Tag Archives: Walerian Borowczyk

Erotic City

Love Express: The Disappearance of Walerian Borowczyk

by Darren Tilby

Walerian Borowczyk – a writer/director of unparalleled sensuality, unequalled in the 1970s for his work on sexual freedom, but later labelled an erotic filmmaker, had a short but undeniably impactful career. By interviewing long-time collaborators, peers and fans of his work, Kuba Mikurda offers rare insight into Borowczyk’s art, which poses questions on society’s relationship with love and hate and the boundaries of artistic freedom, in a celebration of Borowczyk’s enigmatic and often controversial career.

Unlike Borowczyk himself, Love Express follows a fairly conventional (documentary-film) formula: it’s constructed from archival footage of Borowczyk at work and in interview, as well as contemporary interviews from those who knew him or his work. It’s a safe choice, one that works well, but still, I feel more could have been done here to differentiate it a little.

Long-time collaborator Noël Véry – who acted as a camera operator in many of Borowczyk’s films and was one of the people closest to him – leads and stays with us throughout the movie, which, at only 70-minutes in length, flows nicely and never outstayed its welcome.
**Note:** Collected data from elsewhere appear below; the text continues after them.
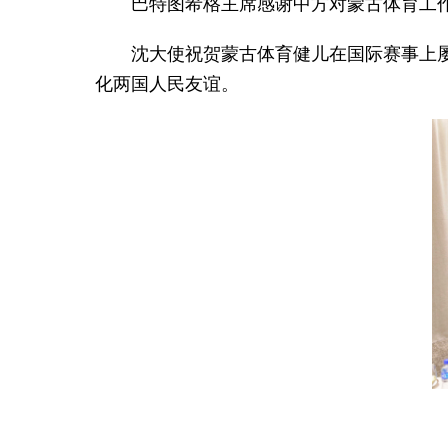
巴特图希格主席感谢中方对蒙古体育工
沈大使祝贺蒙古体育健儿在国际赛事上
化两国人民友谊。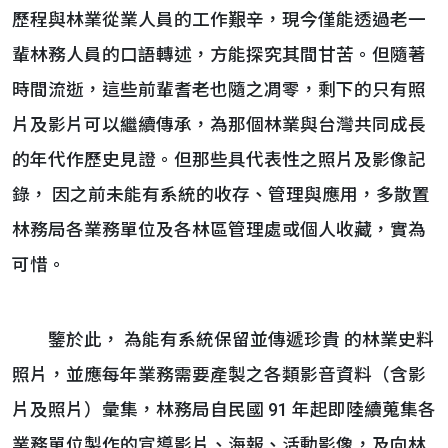
歷程與林業從業人員的工作艱辛，現今僅能透過老一
輩林務人員的口語轉述，方能探究其間甘苦。但隨著
時間流逝，這些前輩耆老也隨之凋零，剩下的只有照
片及影片可以繼續傳承，為那個林業與台灣共同成長
的年代作歷史見證。但那些具代表性之照片及影像記
錄， 因之前未能有系統的收存、管理與應用，多散置
林務局各業務單位及各林區管理處或個人收藏，實為
可惜。
鑒於此， 為能有系統保留並傳遞珍貴 的林業史料
照片，並應每年業務需要產製之各類影音資料（含影
片及照片）彙集，林務局自民國 91 年起即陸續蒐集各
業務單位製作的宣導影片、海報、活動影像，及向林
From Borowczyk’s time as an animator (an identity which he never truly shed) manipulating and fetishizing objects, to live-action director (now manipulating and fetishizing his actors as he once did his animations), to his unfortunate and eventual pigeonholing as a pornographer, Mikurda takes us through it all.

Throughout the film’s five chapters (each detailing particularly important years and movies) we hear from an eclectic mix of people, all with varying interests in Borowczyk’s work: Terry Gilliam, Bertrand Bonello, Neil Jordan, Andrzej Wajda and Patrice Leconte to name but a few.

The interviews themselves are incredibly well-conducted—informative, absorbing, well-shot and with excellent sound quality. Small, almost playful, visual flourishes serve to illustrate the voiced opinion, in addition to keeping the viewer entertained.

More importantly, the film’s entirely successful in bringing to light the unique and often misunderstood talent of one of cinema’s most infamous and enigmatic filmmakers. I knew very little about Borowczyk or his process going into this movie, having seen only a couple of his films. I left feeling enlightened and determined—determined to find his older works.

And in the end, isn’t that the point?